Effect of soluble substrates (SS, g L-1) from Wheat bran hydrolysate (WBH), Rice bran hydrolysate (RBH) and their mixtures on the production of PHA and α-amylase by Bacillus sp. CFR-67 in the absence of additional supplementation of nitrogen for growth. Corn starch was used at 30 g L-1, other parameters are as indicated in Table 1.

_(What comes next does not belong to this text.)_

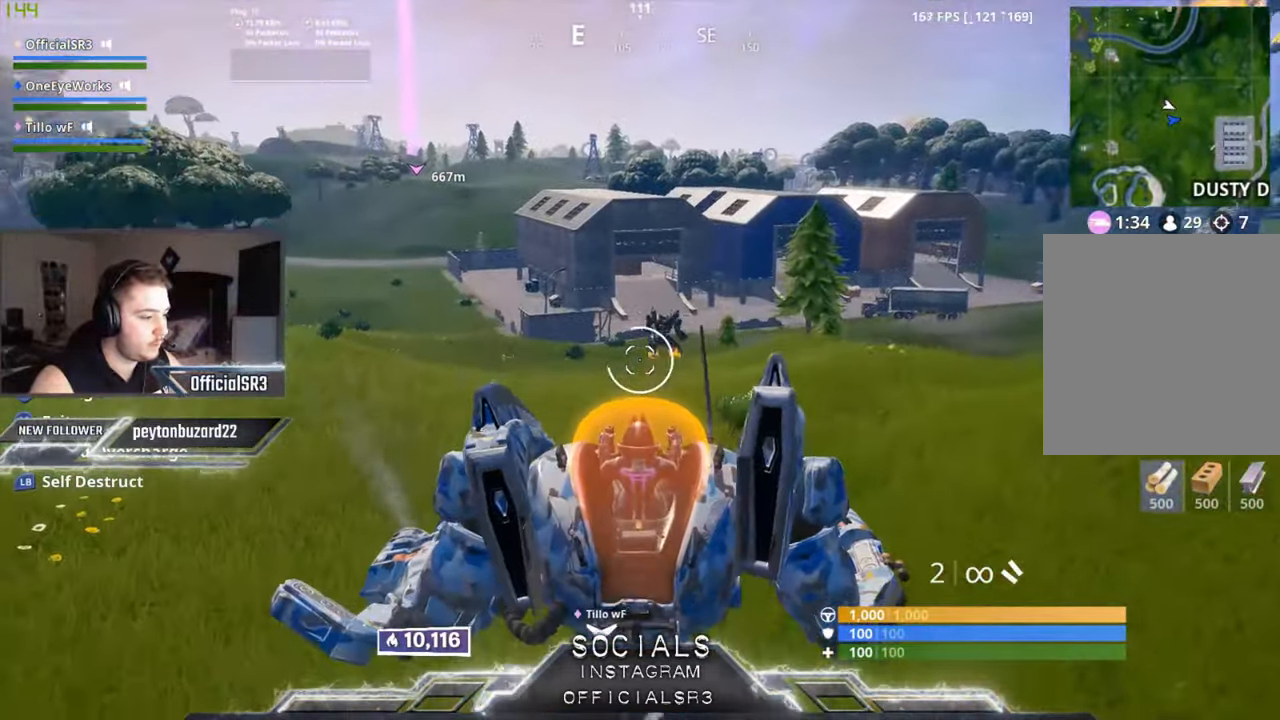
{"buttons": ["L2", "R2"], "left_stick": "center", "right_stick": "center", "events": [[16, "right_stick", "center"], [217, "right_stick", "up-right"], [267, "right_stick", "center"], [483, "R2", "down"]]}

In the presence of WBH as N-source (SS, 5 g L-1) and with different concentrations of corn starch of 10–50 g L-1, maximum yield of biomass, PHA and α-amylase of 5 g L-1, 2.5 g L-1 and 12 U mL-1 min-1, respectively, were obtained for 30 g L-1 of carbon source. Activity of α-amylase enhanced with increased concentration of corn starch and reached a maximum of 40 U mL-1 min-1 (120 mg% soluble protein in broth; specific activity of 20 U mg-1 protein) at 50 gL-1 of starch concentration (Figure 4).

Figure 4

Growth, PHA (A) and ∝-amylase activity (B) produced by Bacillus sp. CFR-67 in Wheat bran hydrolysate medium (soluble substrate, 5 g L-1), lacking ammonium acetate and supplemented with various concentrations of unhydrolysed corn starch. Cultivation details as given in Table 1.

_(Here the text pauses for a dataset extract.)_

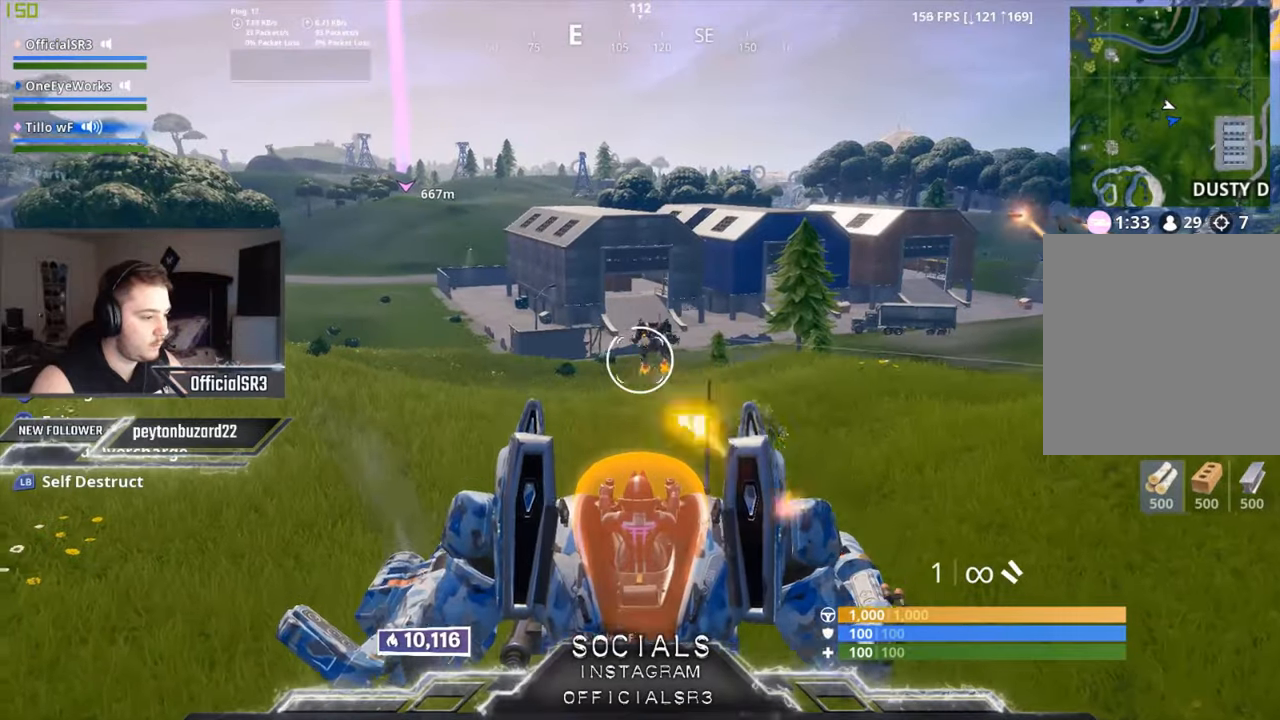
{"buttons": ["L2", "R2"], "left_stick": "center", "right_stick": "center", "events": [[50, "right_stick", "up-right"], [133, "right_stick", "center"]]}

Properties of α-amylase produced by Bacillus sp.

Liquefaction of starch is generally carried out at temperatures of 60–90°C, hence thermostable α-amylase is of great significance (32). In this study, α-amylase produced by Bacillus sp. CFR-67 showed retention of considerable enzyme activities from lower to higher temperature and at different pH (40–60°C; pH 4–9; Figure 5). At 80°C, 60% loss in enzyme activity was noticed, when compared to its activity at 60°C (8.7 U mL-1 min-1, Figure 5A). Optimum activity was observed at pH 8 and 60°C (10 U mL-1 min-1, Figure 5B). According to Soni et al. (32) α-amylase produced by Bacillus sp. possessed 88, 85 and 44 % of activity at 60, 70 and 80°C, respectively. It is reported that maximum enzyme activity is found at pH 5 and the use of alkaline buffer (pH, 9) results in a sharp decline in the enzyme activity (10). Enzyme produced by Bacillus sp. in our study had desirable characteristics and can be used efficiently for starch liquefaction.

Figure 5

Effect of temperature (A) and pH (B) on ∝-amylase activity produced by Bacillus sp. CFR-67.

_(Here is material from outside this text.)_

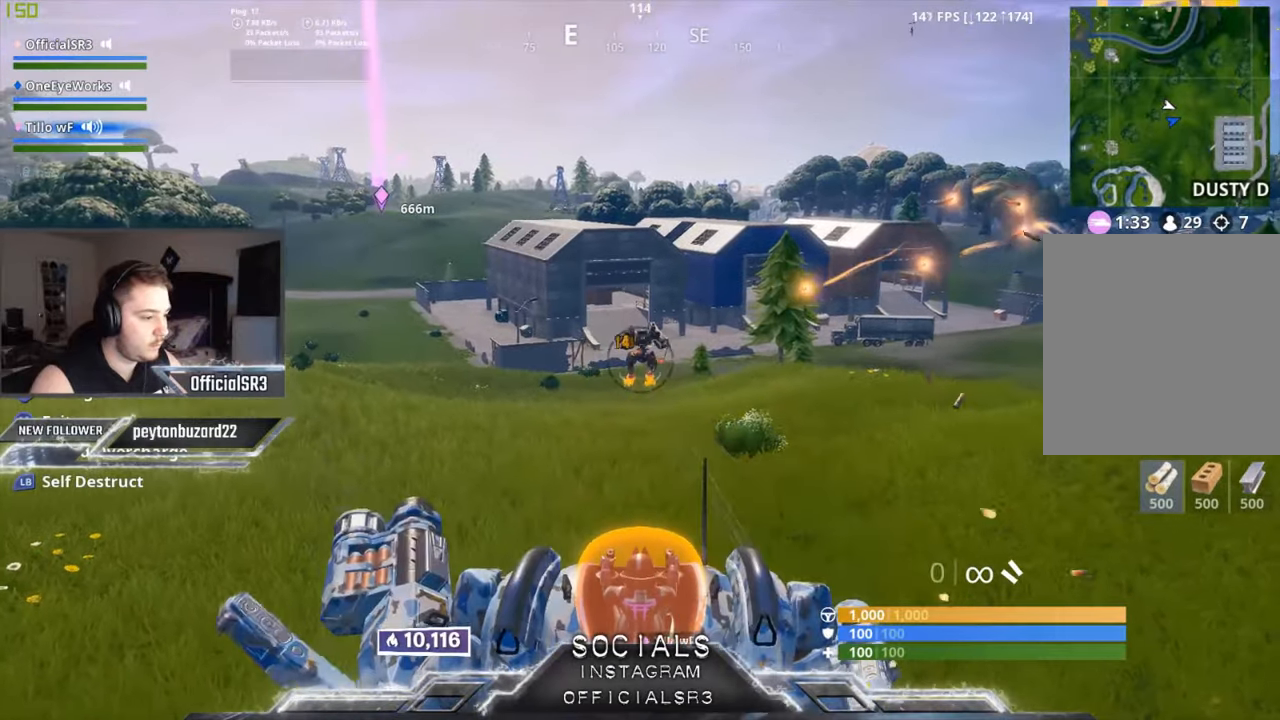
{"buttons": ["L2", "R2"], "left_stick": "center", "right_stick": "center", "events": []}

Bacillus spp. are known to produce α-amylase in solid substrate fermentation with agro-industrial by products such as wheat bran, coconut oil cake as substrates (2, 10). In the present study, the enzyme was coproduced extracellularly in submerged fermentation along with intracellular accumulation of polyhydroxyalkanoate and both the products are of commercial interest.

CONCLUSION

The results obtained in the present study indicated the potentiality of Bacillus sp. CFR-67 to co-produce PHA and commercially important α-amylase from agro-industrial residues such as wheat bran and rice bran hydrolysates as growth supplements and native corn starch as main carbon source. It produced maximum quantity of biomass (10 g L-1) and PHA (5.9 g L-1) copolymer of polyhydroxybutyrate-co-hydroxyvalerate of 95:5 to 90:10 mol%, in a medium containing a mixture of WBH and RBH (1:1, 10 g L-1 of SS) along with ammonium acetate (1.75 g L-1) and corn starch (30 g L-1). PHA copolymer has better mechanical properties, biodegradable, has potential applications and envisaged to replace synthetic polymers. Maximum activity of α-amylase (40 U mL-1 min-1) was observed in WBH medium with corn starch. Furthermore, α-amylase showed activity in a wide range of pH and temperature, indicating applicability of the enzyme for starch liquefaction at high temperature.